Kisah kasih perjalanan yang penuh cinta nan suci dan abadi terpatri dalam kehidupan Habibie dan Ainun. Dua insan ini telah memberikan panutan kepada semua orang tentang dahsyatnya kekuatan cinta. Cinta mereka terus bermekar kapan dan dimanapun hingga akhir hayat.
Mantan Presiden RI yang ke-3 ini bersyukur telah “manunggal” dengan sang istri, Ibu Ainun Habibie semenjak 12 Mei 1962. Pasangan Ilmuan dan dokter ini menjalani kehidupan rumah tangga dalam keseimbangan imtaq dan iptek. Hal itulah menjadi suatu modal dasar sehingga mereka dapat hidup dalam suka dan duka karena Allah Swt selamanya.
Cinta dan kasih Habibie Ainun yang terukir selama 48 tahun telah memberikan inspirasi yang begitu dalam kepada rakyat Indonesia. Mereka hidup dalam saling mencintai tidak terpisahkan. Dimana Habibie berpijak, ada Ainun yang setia dengan senyum mendampingi, begitupun sebaliknya. Hingga pada akhirnya Ibu Ainun sakit keras. Habibie tidak pernah sekalipun meninggalkan istrinya. Habibie begitu setia dan tabah menemani sembari berdoa untuk kebaikan pujaan hatinya tersebut.
Ada satu petikan kisah yang teramat mengharukan. Ibu Ainun di tengah sakit kerasnya pun yang ketika itu dirawat diLudwig Maximilian University (LMU) – Muenchen masih mengkhawatirkan suaminya. Ibu Ainun memang memiliki karakter yang lebih peduli dengan orang lain terutama suaminya bila dibandingkan dengan dirinya sendiri. Berikut kutipan sebagaimana yang diceritakan Habibie berikut ini.
Pada suatu hari, baru sekitar pukul 12.00 diperbolehkan masuk ke ICCU kamar Ainun. Saya dua jam terlambat, walaupun sejak pukul 09.30 sudah menunggu di kamar tunggu ICCU. Hal itu terjadi karena keadaan darurat akibat pelaksanaan operasi yang tidak direncanakan sebelumnya, maka semua pengunjung belum diperbolehkan masuk ke ICCU. Baru sekitar pukul 12.00 saya masuk. Ketika masuk, Ainun sedang menangis.
Saya langsung bertanya: “Ainun mengapa nangis? Sakit?”
Ainun menggelengkan kepala. Lalu mata saya mengarah ke alat-alat elektronik dan segala peralatan yang dipasang di tubuh Ainun dengan sekitar 50 alat transfusi dan infusi sambil mengucapkan:
“Takut sama peralatan ini?” Ainun menggelengkan kepalanya lagi. “Saya mengerti sekarang. Kamu mengira telah terjadi sesuatu pada saya?”

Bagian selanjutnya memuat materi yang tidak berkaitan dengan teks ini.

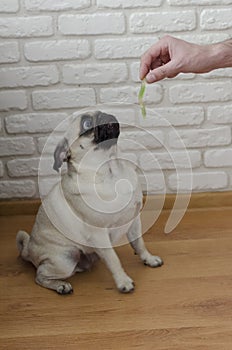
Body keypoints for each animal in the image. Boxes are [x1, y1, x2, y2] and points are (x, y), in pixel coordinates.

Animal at [15, 110, 163, 294]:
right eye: (86, 124)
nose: (106, 115)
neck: (110, 172)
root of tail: (28, 249)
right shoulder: (99, 235)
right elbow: (113, 259)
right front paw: (123, 281)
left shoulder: (134, 220)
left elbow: (139, 243)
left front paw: (148, 259)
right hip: (64, 260)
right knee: (40, 275)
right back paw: (61, 286)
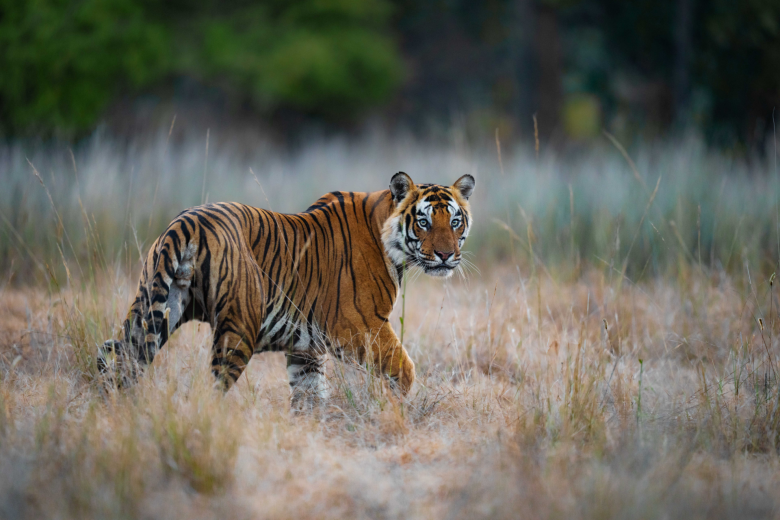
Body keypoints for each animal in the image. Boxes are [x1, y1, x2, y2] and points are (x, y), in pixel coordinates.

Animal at [97, 172, 476, 402]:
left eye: (455, 221)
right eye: (424, 221)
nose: (446, 255)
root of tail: (187, 221)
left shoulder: (306, 349)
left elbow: (310, 399)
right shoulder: (361, 327)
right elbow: (404, 370)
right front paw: (395, 411)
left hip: (155, 310)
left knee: (117, 362)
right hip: (238, 329)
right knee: (211, 390)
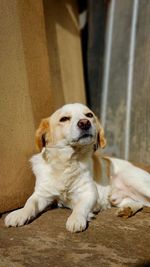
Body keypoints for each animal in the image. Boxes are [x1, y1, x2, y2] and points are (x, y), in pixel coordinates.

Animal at [4, 103, 150, 233]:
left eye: (89, 115)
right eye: (64, 119)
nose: (85, 123)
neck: (67, 162)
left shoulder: (89, 192)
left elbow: (80, 208)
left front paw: (75, 220)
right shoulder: (42, 194)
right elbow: (30, 203)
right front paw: (19, 214)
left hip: (134, 180)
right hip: (119, 197)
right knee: (137, 202)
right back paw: (127, 209)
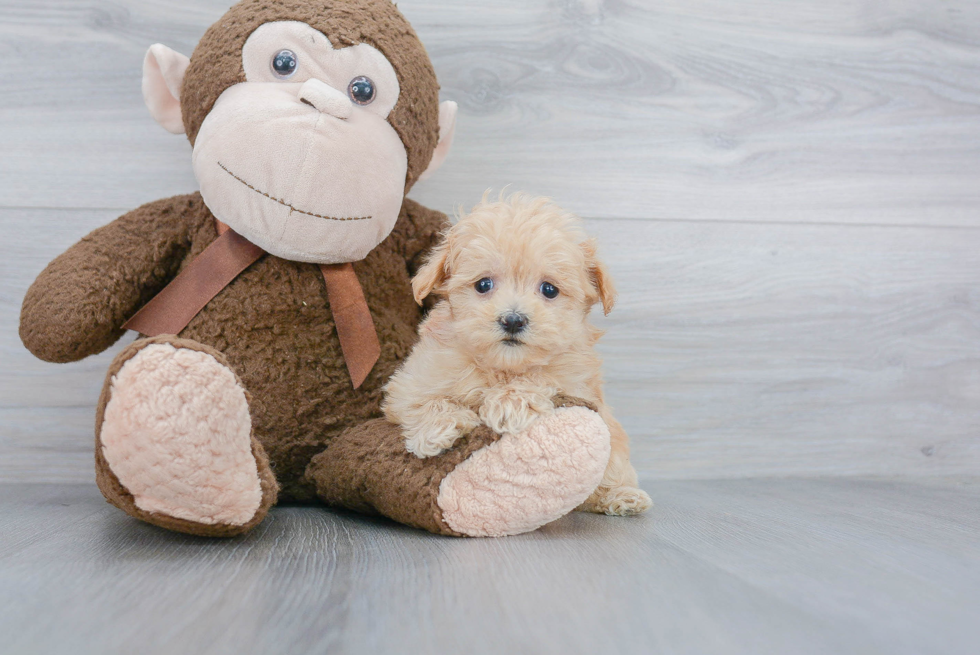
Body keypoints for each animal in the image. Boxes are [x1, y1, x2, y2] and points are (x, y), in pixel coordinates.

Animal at [382, 192, 652, 516]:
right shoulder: (411, 380)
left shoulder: (576, 381)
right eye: (483, 284)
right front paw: (440, 427)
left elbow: (542, 375)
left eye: (549, 289)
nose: (513, 320)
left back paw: (622, 497)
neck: (501, 367)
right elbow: (421, 401)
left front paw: (510, 404)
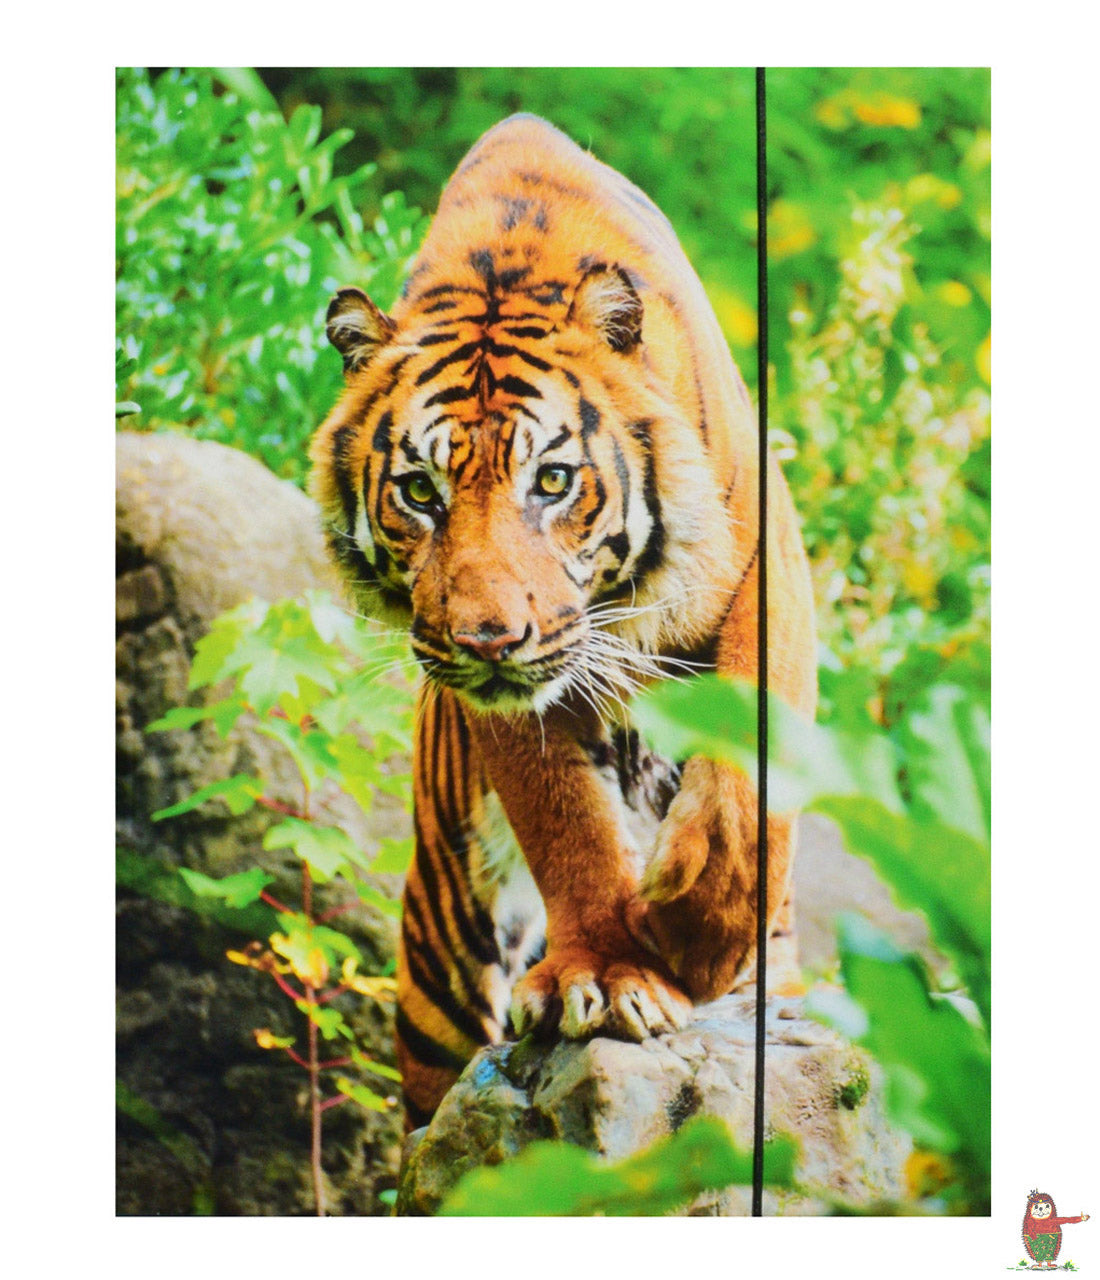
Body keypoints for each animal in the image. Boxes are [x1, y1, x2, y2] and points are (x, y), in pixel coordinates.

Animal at [309, 113, 817, 1130]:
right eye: (418, 492)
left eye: (550, 480)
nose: (487, 638)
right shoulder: (508, 688)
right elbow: (566, 818)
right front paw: (609, 973)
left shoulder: (767, 562)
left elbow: (745, 787)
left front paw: (695, 935)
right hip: (440, 965)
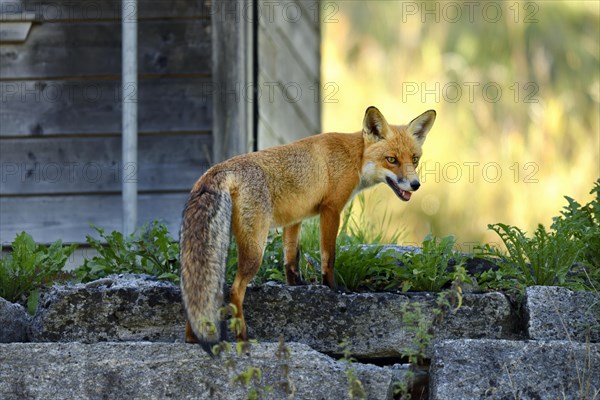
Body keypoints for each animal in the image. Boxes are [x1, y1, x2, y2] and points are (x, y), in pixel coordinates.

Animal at [178, 105, 436, 350]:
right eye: (392, 159)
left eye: (414, 159)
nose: (415, 185)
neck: (355, 157)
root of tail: (217, 170)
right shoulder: (331, 209)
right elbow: (329, 257)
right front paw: (334, 289)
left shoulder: (294, 220)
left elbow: (291, 260)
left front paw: (297, 288)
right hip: (255, 248)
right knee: (234, 291)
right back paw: (243, 338)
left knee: (198, 292)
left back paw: (193, 337)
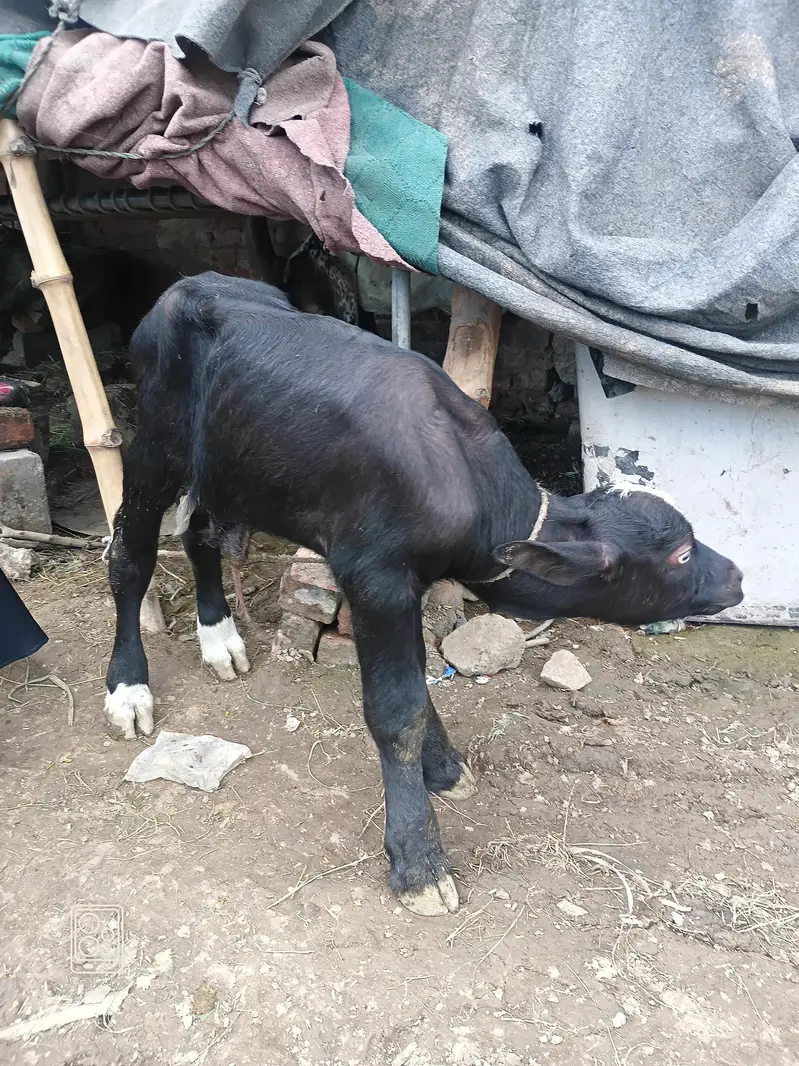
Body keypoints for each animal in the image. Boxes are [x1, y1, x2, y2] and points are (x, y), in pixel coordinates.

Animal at [104, 273, 743, 917]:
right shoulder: (375, 578)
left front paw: (445, 770)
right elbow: (396, 709)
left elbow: (419, 683)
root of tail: (192, 284)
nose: (737, 576)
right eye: (681, 553)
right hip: (153, 448)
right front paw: (418, 859)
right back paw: (128, 689)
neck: (466, 483)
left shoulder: (409, 584)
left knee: (199, 534)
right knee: (130, 556)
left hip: (228, 469)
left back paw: (219, 640)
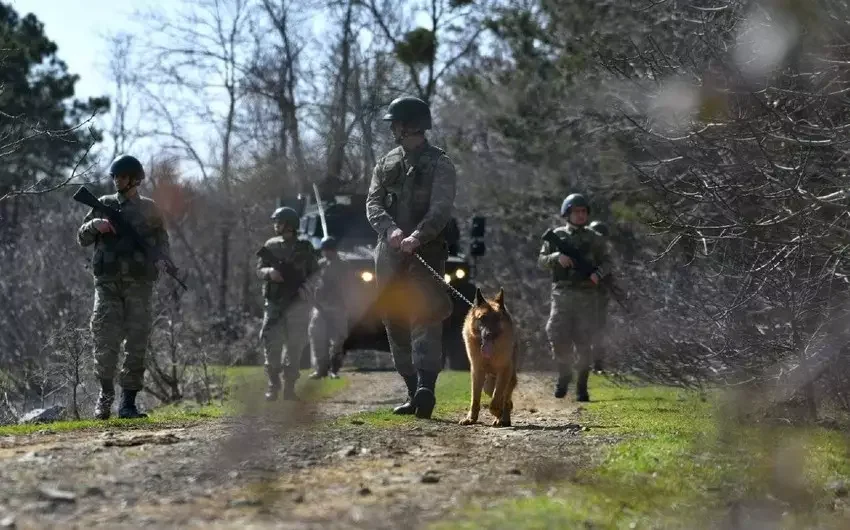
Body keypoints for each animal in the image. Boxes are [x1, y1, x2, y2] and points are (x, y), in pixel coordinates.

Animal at [458, 286, 516, 426]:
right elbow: (475, 399)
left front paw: (498, 413)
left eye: (497, 319)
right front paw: (471, 418)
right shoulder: (477, 372)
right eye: (483, 318)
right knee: (504, 399)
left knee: (506, 399)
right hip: (488, 386)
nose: (488, 334)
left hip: (507, 378)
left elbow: (496, 399)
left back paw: (503, 418)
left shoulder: (504, 371)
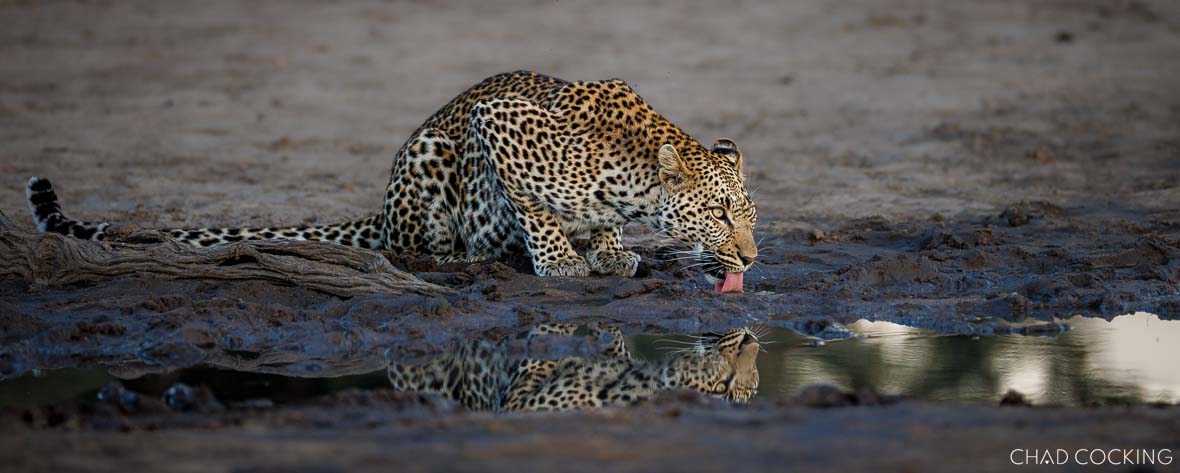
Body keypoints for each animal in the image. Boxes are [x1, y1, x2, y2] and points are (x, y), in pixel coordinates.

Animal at [24, 71, 758, 292]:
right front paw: (561, 261)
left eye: (749, 216)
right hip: (429, 154)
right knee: (409, 247)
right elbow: (535, 207)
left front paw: (608, 251)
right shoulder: (498, 123)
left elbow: (600, 224)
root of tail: (379, 208)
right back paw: (468, 256)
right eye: (720, 213)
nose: (751, 258)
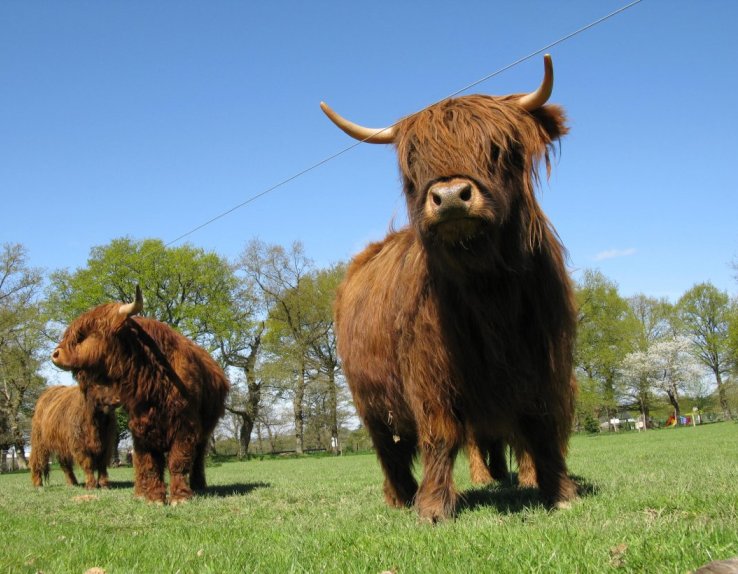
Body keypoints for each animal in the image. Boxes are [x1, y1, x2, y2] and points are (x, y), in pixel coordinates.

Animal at [50, 288, 229, 504]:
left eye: (86, 333)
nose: (55, 354)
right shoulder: (141, 427)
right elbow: (149, 463)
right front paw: (154, 498)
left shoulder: (185, 426)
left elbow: (178, 461)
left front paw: (180, 497)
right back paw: (139, 492)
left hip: (204, 432)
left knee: (198, 457)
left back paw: (198, 485)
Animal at [322, 57, 576, 520]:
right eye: (413, 164)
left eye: (500, 149)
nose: (451, 196)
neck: (488, 290)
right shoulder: (429, 372)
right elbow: (440, 434)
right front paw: (433, 508)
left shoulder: (544, 361)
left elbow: (542, 427)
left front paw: (560, 492)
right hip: (371, 401)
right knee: (390, 450)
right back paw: (402, 496)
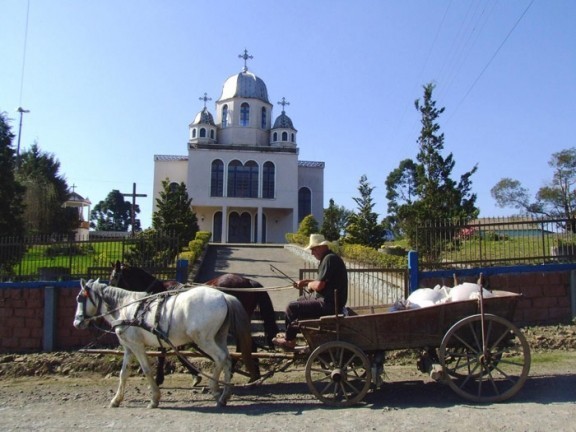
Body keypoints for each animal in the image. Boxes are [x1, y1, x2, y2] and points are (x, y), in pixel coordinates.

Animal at [73, 280, 258, 408]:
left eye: (80, 298)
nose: (77, 323)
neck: (127, 309)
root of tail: (224, 296)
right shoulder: (129, 347)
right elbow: (123, 373)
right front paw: (116, 400)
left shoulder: (137, 346)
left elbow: (147, 370)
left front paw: (154, 398)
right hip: (218, 337)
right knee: (227, 359)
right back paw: (225, 394)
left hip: (203, 339)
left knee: (220, 358)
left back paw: (215, 389)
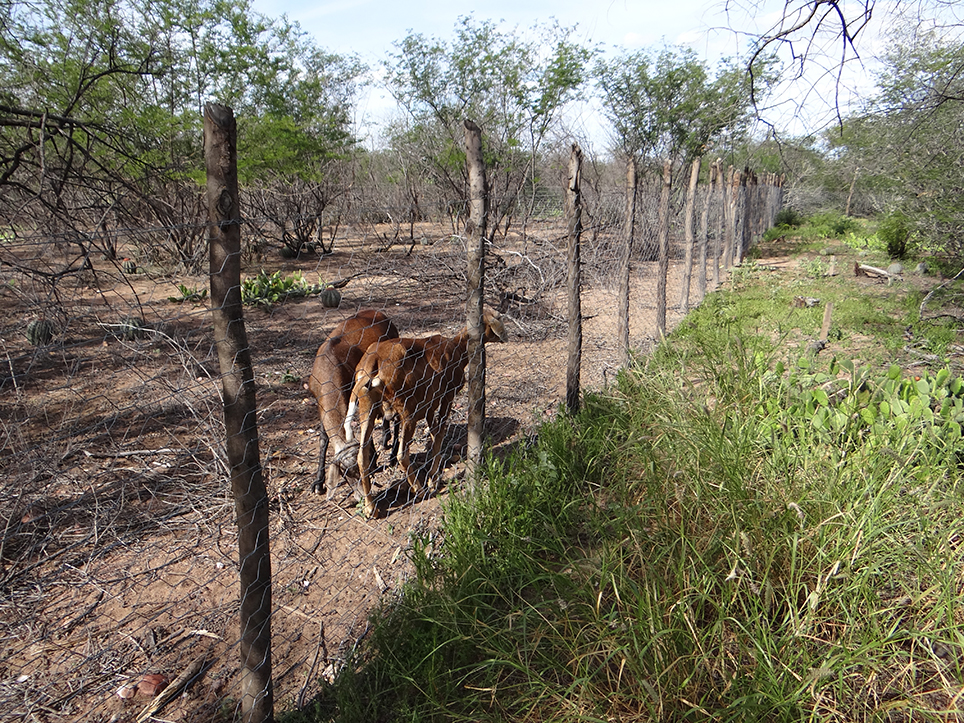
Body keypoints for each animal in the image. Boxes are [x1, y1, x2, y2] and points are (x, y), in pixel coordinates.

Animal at [308, 308, 400, 500]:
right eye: (345, 472)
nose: (362, 496)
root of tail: (379, 313)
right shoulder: (320, 403)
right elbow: (323, 439)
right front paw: (318, 482)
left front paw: (373, 459)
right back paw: (385, 437)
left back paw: (393, 456)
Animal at [344, 308, 508, 516]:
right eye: (497, 317)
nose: (505, 336)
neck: (456, 347)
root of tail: (372, 360)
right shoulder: (447, 396)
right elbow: (440, 433)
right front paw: (433, 480)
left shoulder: (430, 404)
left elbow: (433, 433)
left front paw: (433, 472)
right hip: (407, 412)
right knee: (401, 454)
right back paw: (419, 489)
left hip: (368, 410)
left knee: (362, 456)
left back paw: (370, 507)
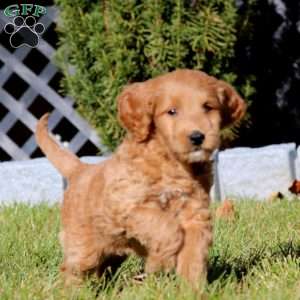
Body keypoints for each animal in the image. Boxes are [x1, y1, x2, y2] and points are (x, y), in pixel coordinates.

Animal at [35, 69, 246, 288]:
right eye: (172, 111)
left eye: (208, 107)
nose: (197, 137)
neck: (172, 163)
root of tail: (81, 169)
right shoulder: (128, 206)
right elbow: (166, 228)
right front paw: (160, 261)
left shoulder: (196, 215)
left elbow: (193, 257)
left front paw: (192, 289)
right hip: (83, 246)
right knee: (72, 270)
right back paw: (72, 291)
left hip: (112, 251)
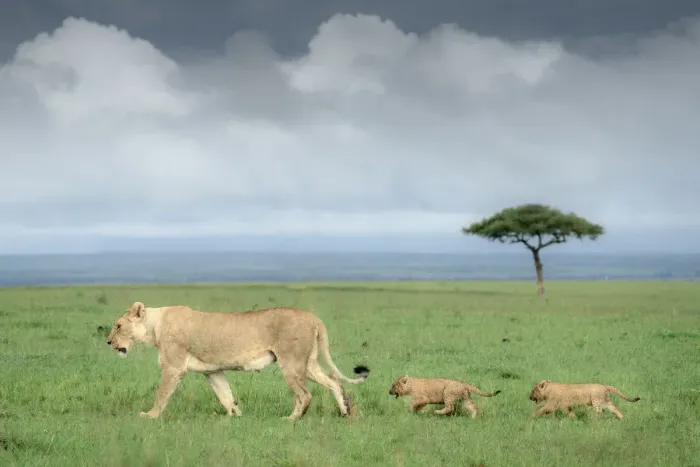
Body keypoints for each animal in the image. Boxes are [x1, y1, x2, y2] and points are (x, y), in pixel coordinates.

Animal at [106, 301, 370, 420]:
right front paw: (236, 415)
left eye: (118, 325)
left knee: (305, 395)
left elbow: (161, 394)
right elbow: (225, 394)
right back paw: (347, 413)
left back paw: (291, 419)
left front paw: (150, 415)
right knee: (334, 381)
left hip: (291, 362)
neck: (155, 326)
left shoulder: (174, 367)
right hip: (309, 363)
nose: (108, 342)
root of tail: (313, 317)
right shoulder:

Baru Ainun mengangguk kepalanya. Walaupun pada waktu itu Ainun dalam keadaannya sadar. Ainun hanya bisa mengangguk dan menggelengkan kepala karena di mulutnya dipasang alat pernafasan. Saya amat terharu karena dalam kaadaan saat dan dirawat secara intensif tersebut, Ainun masih saja memikirkan kesehatan saya.
Bahkan tim dokter yang menangani langsung operasi Ainun pun memberikan apresiasi tinggi atas kesetiaan Habibie Ainun. Berikut kutipannya.
“Profesor Habibie kami semua selama 2 bulan ini banyak belajar. Kami sudah sangat berpengalaman melihat bagaimana orang bereaksi dan berperilaku. Namun pertama kalinya kami melihat perjuangan Anda suami isteri mengatasi semuanya dalam suasana cinta yang murni dan sejati. Kami semua banyak belajar dalam dua bulan ini. Terima kasih Prof. Habibie. Semoga Tuhan YME selalu melindungi dan menyertai Anda berdua”.
Begitulah luar biasanya kekuatan cinta tersebut. Apa yang dialami Habibie dan Ainun lebih dari sekadar romantisme pasangan cinta kasih di dunia ini. Cinta Habibie dan Ainun adalah karunia Allah Swt yang telah memberikan kekaguman kepada siapa saja yang hidup dalam cinta. Kini Ainun telah meninggalkan kita semua. Habibie mengatakan, “Ainun pindah ke alam dan dimensi baru”. Semoga amal yang telah diperbuat selama hidup diterima Allah Swt dan kepada Pak Habibie dan keluarga diberikan kekuatan, yakni kekuatan cinta yang abadi dan murni.